#### [Task statement]
Write every record out again exactly as given.

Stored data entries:
++++++++++++++++++++

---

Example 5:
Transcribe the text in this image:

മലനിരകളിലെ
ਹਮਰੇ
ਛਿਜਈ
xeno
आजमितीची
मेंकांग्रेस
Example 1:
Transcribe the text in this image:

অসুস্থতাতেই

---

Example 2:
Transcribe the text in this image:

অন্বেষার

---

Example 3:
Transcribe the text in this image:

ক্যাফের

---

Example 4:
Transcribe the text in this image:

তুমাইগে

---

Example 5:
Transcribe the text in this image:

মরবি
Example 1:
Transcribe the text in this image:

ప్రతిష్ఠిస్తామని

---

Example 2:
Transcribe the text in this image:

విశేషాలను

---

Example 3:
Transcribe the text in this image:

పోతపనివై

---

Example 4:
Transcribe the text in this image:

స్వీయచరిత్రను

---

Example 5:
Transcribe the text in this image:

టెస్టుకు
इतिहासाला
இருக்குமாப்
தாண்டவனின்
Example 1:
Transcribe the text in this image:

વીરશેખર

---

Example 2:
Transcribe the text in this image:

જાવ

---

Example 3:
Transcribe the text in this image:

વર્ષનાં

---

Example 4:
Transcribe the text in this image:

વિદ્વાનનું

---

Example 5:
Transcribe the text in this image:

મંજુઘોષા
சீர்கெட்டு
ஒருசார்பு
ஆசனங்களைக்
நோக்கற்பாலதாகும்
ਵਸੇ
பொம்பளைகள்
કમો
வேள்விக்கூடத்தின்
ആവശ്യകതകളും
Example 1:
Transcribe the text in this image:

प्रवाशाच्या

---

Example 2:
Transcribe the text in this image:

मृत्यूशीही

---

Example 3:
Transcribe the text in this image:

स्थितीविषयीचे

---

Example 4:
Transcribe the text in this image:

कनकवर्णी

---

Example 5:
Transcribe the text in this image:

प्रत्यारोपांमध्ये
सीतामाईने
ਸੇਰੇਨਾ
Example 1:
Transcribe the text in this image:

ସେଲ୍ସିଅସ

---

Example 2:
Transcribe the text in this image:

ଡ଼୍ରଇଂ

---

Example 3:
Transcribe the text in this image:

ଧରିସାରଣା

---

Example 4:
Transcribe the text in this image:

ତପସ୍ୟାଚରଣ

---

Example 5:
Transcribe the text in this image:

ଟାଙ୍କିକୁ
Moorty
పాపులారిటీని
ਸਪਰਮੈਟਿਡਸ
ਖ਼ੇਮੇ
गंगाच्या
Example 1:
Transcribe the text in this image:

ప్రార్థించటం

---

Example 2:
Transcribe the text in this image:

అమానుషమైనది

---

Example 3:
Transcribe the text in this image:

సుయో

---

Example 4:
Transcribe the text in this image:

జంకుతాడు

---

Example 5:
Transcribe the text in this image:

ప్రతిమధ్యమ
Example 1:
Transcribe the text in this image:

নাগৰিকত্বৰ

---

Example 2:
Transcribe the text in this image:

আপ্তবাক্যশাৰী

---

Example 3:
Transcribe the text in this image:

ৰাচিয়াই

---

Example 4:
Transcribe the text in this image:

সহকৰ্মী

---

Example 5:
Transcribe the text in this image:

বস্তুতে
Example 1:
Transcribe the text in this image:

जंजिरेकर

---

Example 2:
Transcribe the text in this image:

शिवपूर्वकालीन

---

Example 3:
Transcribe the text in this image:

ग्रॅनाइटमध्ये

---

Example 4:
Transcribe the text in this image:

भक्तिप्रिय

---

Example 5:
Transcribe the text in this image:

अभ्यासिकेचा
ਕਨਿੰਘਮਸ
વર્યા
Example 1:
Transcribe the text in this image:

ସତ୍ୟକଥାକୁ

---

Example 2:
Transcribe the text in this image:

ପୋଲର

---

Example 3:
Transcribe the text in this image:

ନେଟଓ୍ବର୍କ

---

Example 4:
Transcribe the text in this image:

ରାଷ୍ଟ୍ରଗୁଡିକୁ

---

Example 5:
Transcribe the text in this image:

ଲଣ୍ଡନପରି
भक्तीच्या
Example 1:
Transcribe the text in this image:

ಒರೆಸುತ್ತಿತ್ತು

++++++++++++++++++++

#### [Solution]
---

Example 5:
Transcribe the text in this image:

മലനിരകളിലെ
ਹਮਰੇ
ਛਿਜਈ
xeno
आजमितीची
मेंकांग्रेस
Example 1:
Transcribe the text in this image:

অসুস্থতাতেই

---

Example 2:
Transcribe the text in this image:

অন্বেষার

---

Example 3:
Transcribe the text in this image:

ক্যাফের

---

Example 4:
Transcribe the text in this image:

তুমাইগে

---

Example 5:
Transcribe the text in this image:

মরবি
Example 1:
Transcribe the text in this image:

ప్రతిష్ఠిస్తామని

---

Example 2:
Transcribe the text in this image:

విశేషాలను

---

Example 3:
Transcribe the text in this image:

పోతపనివై

---

Example 4:
Transcribe the text in this image:

స్వీయచరిత్రను

---

Example 5:
Transcribe the text in this image:

టెస్టుకు
इतिहासाला
இருக்குமாப்
தாண்டவனின்
Example 1:
Transcribe the text in this image:

વીરશેખર

---

Example 2:
Transcribe the text in this image:

જાવ

---

Example 3:
Transcribe the text in this image:

વર્ષનાં

---

Example 4:
Transcribe the text in this image:

વિદ્વાનનું

---

Example 5:
Transcribe the text in this image:

મંજુઘોષા
சீர்கெட்டு
ஒருசார்பு
ஆசனங்களைக்
நோக்கற்பாலதாகும்
ਵਸੇ
பொம்பளைகள்
કમો
வேள்விக்கூடத்தின்
ആവശ്യകതകളും
Example 1:
Transcribe the text in this image:

प्रवाशाच्या

---

Example 2:
Transcribe the text in this image:

मृत्यूशीही

---

Example 3:
Transcribe the text in this image:

स्थितीविषयीचे

---

Example 4:
Transcribe the text in this image:

कनकवर्णी

---

Example 5:
Transcribe the text in this image:

प्रत्यारोपांमध्ये
सीतामाईने
ਸੇਰੇਨਾ
Example 1:
Transcribe the text in this image:

ସେଲ୍ସିଅସ

---

Example 2:
Transcribe the text in this image:

ଡ଼୍ରଇଂ

---

Example 3:
Transcribe the text in this image:

ଧରିସାରଣା

---

Example 4:
Transcribe the text in this image:

ତପସ୍ୟାଚରଣ

---

Example 5:
Transcribe the text in this image:

ଟାଙ୍କିକୁ
Moorty
పాపులారిటీని
ਸਪਰਮੈਟਿਡਸ
ਖ਼ੇਮੇ
गंगाच्या
Example 1:
Transcribe the text in this image:

ప్రార్థించటం

---

Example 2:
Transcribe the text in this image:

అమానుషమైనది

---

Example 3:
Transcribe the text in this image:

సుయో

---

Example 4:
Transcribe the text in this image:

జంకుతాడు

---

Example 5:
Transcribe the text in this image:

ప్రతిమధ్యమ
Example 1:
Transcribe the text in this image:

নাগৰিকত্বৰ

---

Example 2:
Transcribe the text in this image:

আপ্তবাক্যশাৰী

---

Example 3:
Transcribe the text in this image:

ৰাচিয়াই

---

Example 4:
Transcribe the text in this image:

সহকৰ্মী

---

Example 5:
Transcribe the text in this image:

বস্তুতে
Example 1:
Transcribe the text in this image:

जंजिरेकर

---

Example 2:
Transcribe the text in this image:

शिवपूर्वकालीन

---

Example 3:
Transcribe the text in this image:

ग्रॅनाइटमध्ये

---

Example 4:
Transcribe the text in this image:

भक्तिप्रिय

---

Example 5:
Transcribe the text in this image:

अभ्यासिकेचा
ਕਨਿੰਘਮਸ
વર્યા
Example 1:
Transcribe the text in this image:

ସତ୍ୟକଥାକୁ

---

Example 2:
Transcribe the text in this image:

ପୋଲର

---

Example 3:
Transcribe the text in this image:

ନେଟଓ୍ବର୍କ

---

Example 4:
Transcribe the text in this image:

ରାଷ୍ଟ୍ରଗୁଡିକୁ

---

Example 5:
Transcribe the text in this image:

ଲଣ୍ଡନପରି
भक्तीच्या
Example 1:
Transcribe the text in this image:

ಒರೆಸುತ್ತಿತ್ತು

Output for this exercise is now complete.